Avec un peu de recul, je qualifierai ce tracé de hors-sujet relativement à ce que devrait être l’épreuve la plus importante du calendrier, bien que non dépourvu de plein de bon éléments.
Le départ basque est très sympa et évite l’écueil d’arrivées en « muritos ». La première étape pourrait même déjà secouer le cocotier chez les leaders.
Les Pyrénées se suffisent amplement à ce stade de la course et offre de quoi avoir des escarmouches pour le général.
Le retour au Puy de Dôme est une prouesse logistique. Outre le côté mystique du lieu, c’est une sacrée montée, très similaire au Fedaia. L’étroitesse de la route ajoutera une difficulté supplémentaire.
Belle moyenne montagne avec les étapes d’Issoire et du Beaujolais. Ce qui reste rare sur le Tour.
Des Alpes musclées avec,il faut le signaler, dès départs compliqués où il y a du terrain de jeu pour que des échappées de costauds se forment.
Une belle apothéose dans les Vosges. Placement parfait pour mettre en valeur un autre massif que les Alpes ou les Pyrénées et un tracé qui permet de la jouer stratégique, sans épouvantail qui catalyse toute l’attention.
Alors, me direz-vous, comment autant de bons points pourraient recaler la copie ?
Et bien car j’estime que le Tour oublie totalement ses fondamentaux et ce qui devrait être l’essence d’un grand tour.
Le kilométrage plus proche d’un tour de l’Avenir que d’une Grande Boucle est un lourd manquement. D’autant plus inquiétant qu’il semble s’agir d’une tendance volontaire chez ASO. C’est l’essence même d’un sport d’endurance qui est mis à mal.

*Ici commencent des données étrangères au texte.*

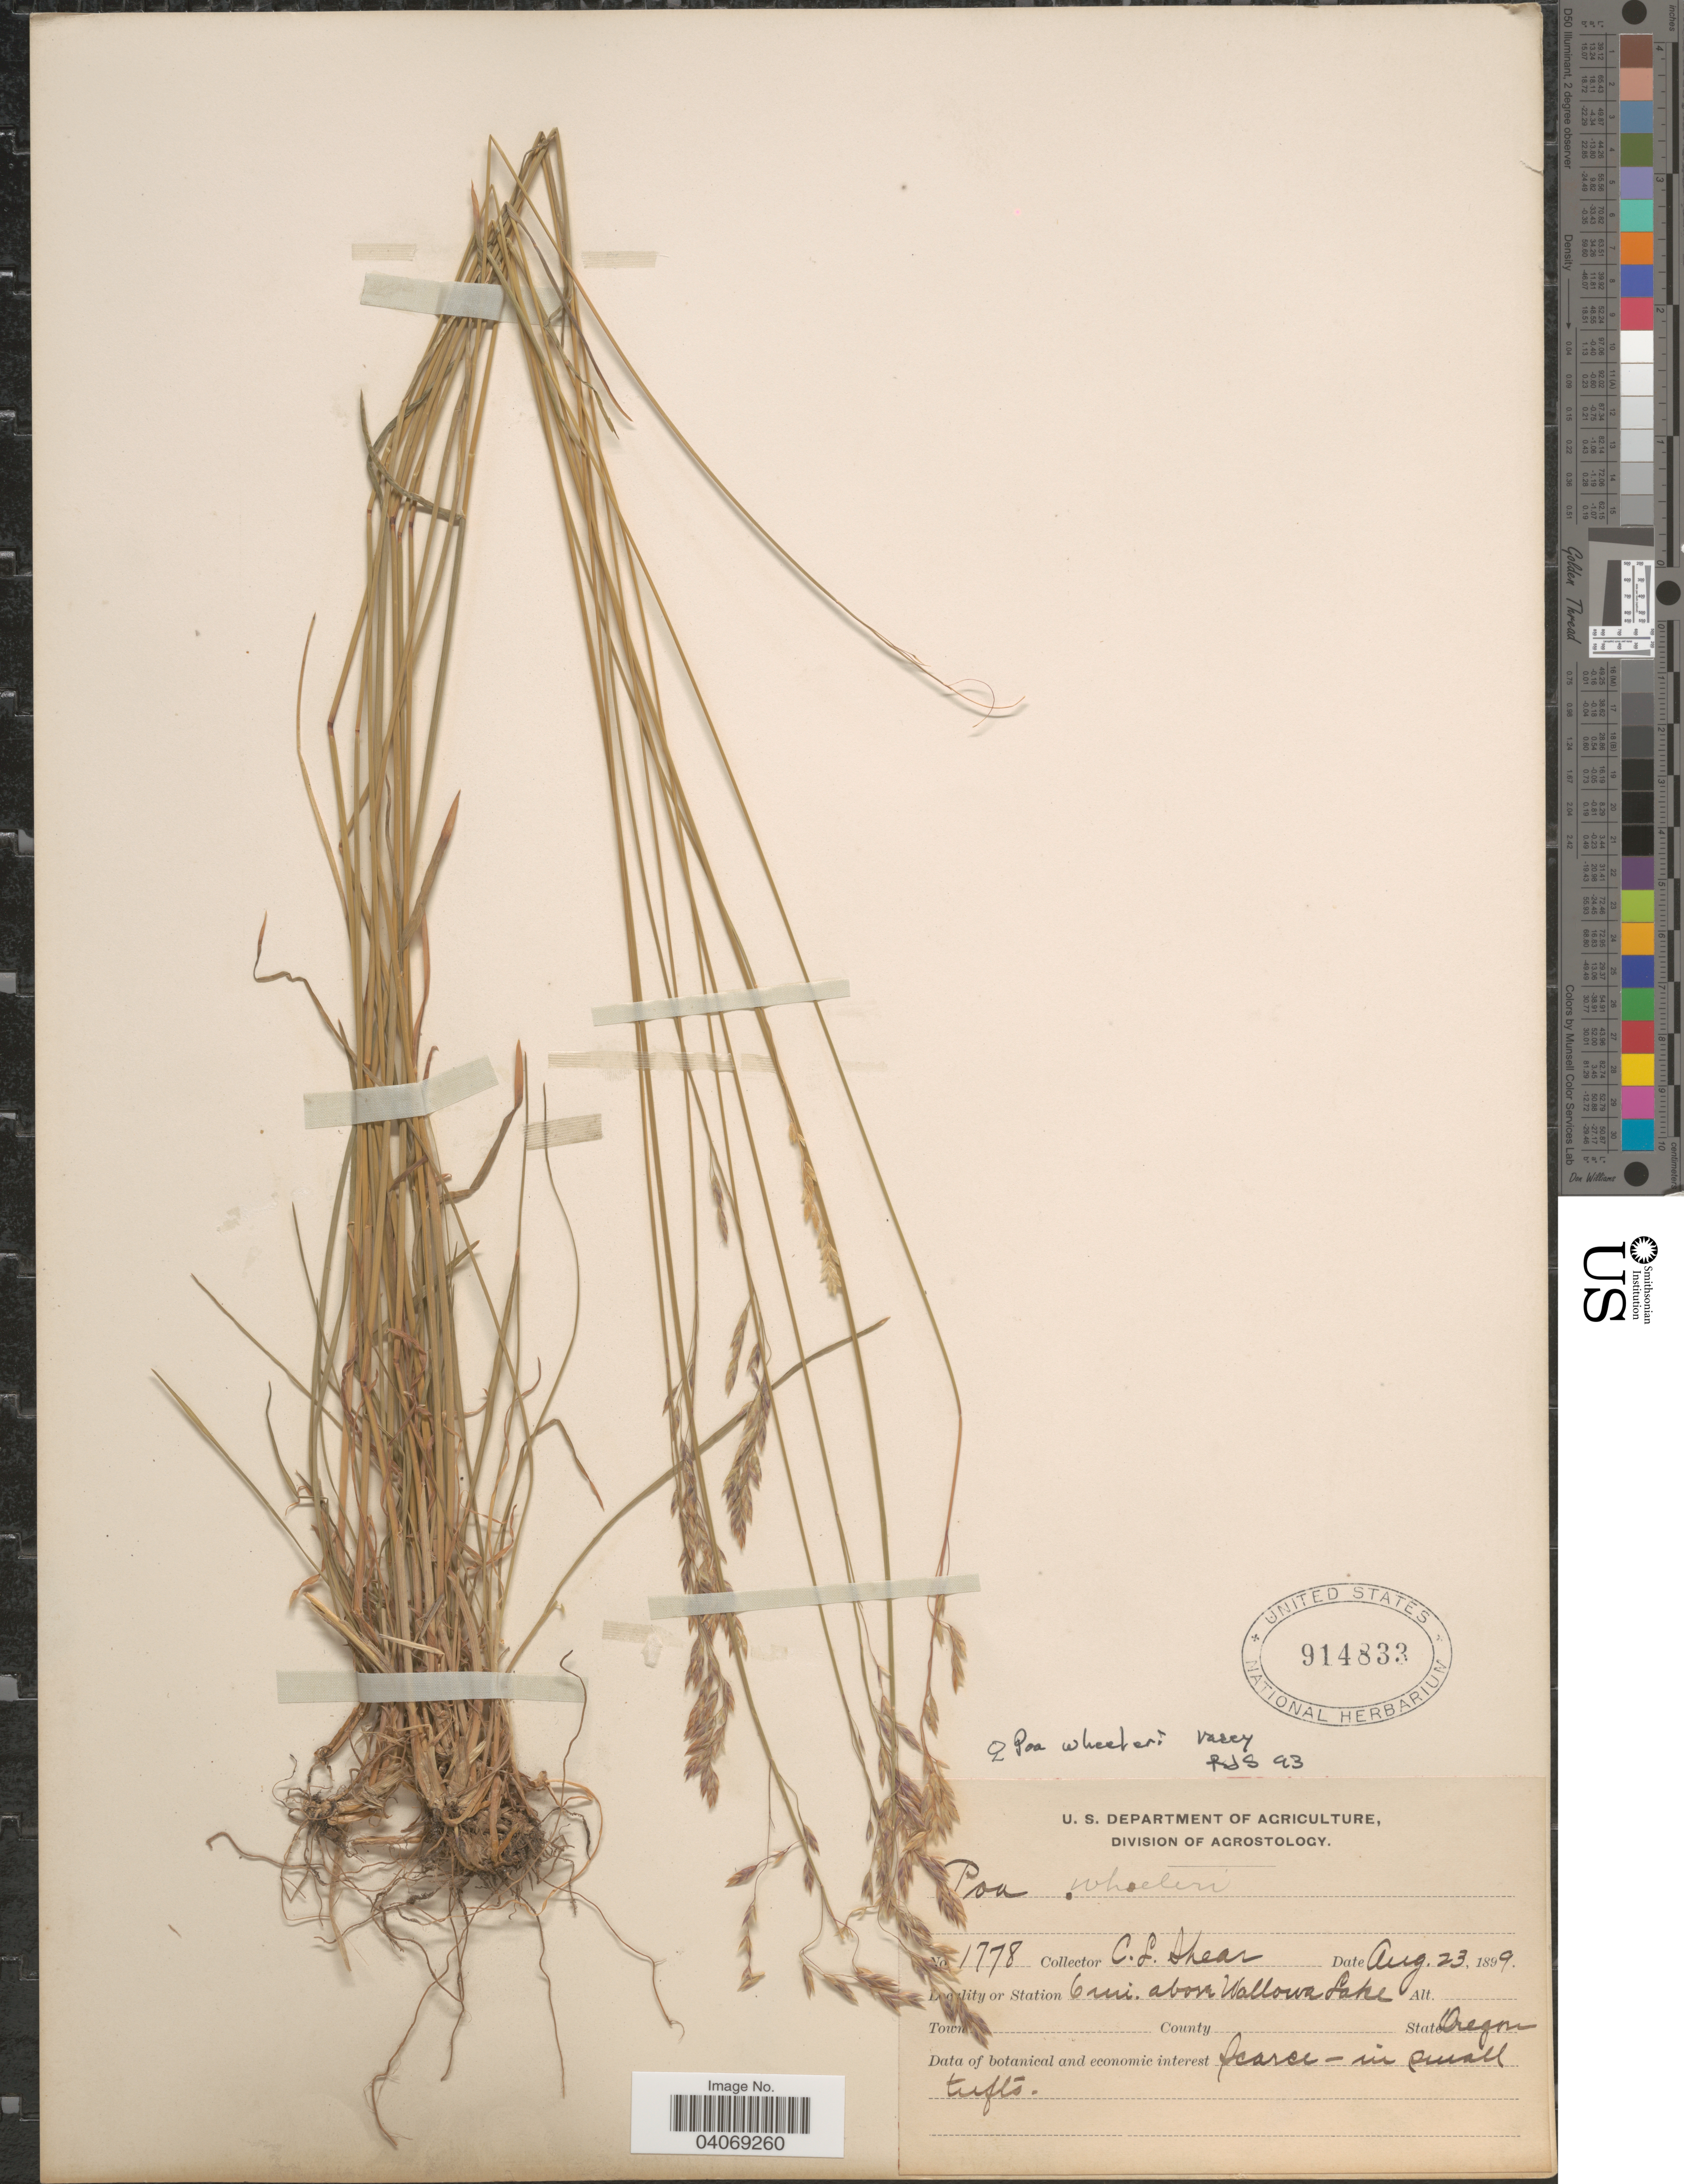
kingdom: Plantae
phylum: Tracheophyta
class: Liliopsida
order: Poales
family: Poaceae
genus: Poa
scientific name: Poa wheeleri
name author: Vasey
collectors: C. L. Shear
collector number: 1778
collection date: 1899-08-23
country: United States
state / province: Oregon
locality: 6 mi. above Wallowa Lake.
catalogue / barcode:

La dilution des difficultés. J’ai lu sur le forum espagnol APM qu’aucune étape ne comportait deux cols Hors Catégorie. Qu’on ne s’y trompe pas, beaucoup d’étapes sont rudes mais le concept même du Tappone, qu’on peut aisément démarquer du reste des étapes montagneuses, semble également vouer à disparaître. Encore une fois, on sacrifie là filière d’endurance.
Est-ce vraiment étonnant, pour le coup, ce tsunami de cadors quasi adolescents ?
Enfin, le Tour qui sacre un coureur complet ; c’est un poncif certes mais bien ancré dans l’identité qui émane de l’histoire de la course. Cette année, un nouveau coup de poignard dans ce trait caractéristique. La portion de kilomètres contre la montre plats est réduite à sa plus simple expression. ASO a réussi à faire pire que le Giro de cette année. Quel que soit le profil des favoris, un équilibre minimum ne peut être oublié.
Pour résumer, et en reprenant toujours une expression du forum APM : le Tour a perdu le Nord. Une image parfaite pour illustrer la carte du Tour 2023, une traversée plus qu’un tour de la France, et sa perte d’identité.
Alors certes le Tour peut jouer sur sa puissance et sa prédominance. Il peut être sauvé par son plateau exceptionnel, comme cette année. Mais s’il devait confirmer cette tendance, il serait de moins en moins représentatif de ce que devrait être un Grand Tour, LE Grand Tour.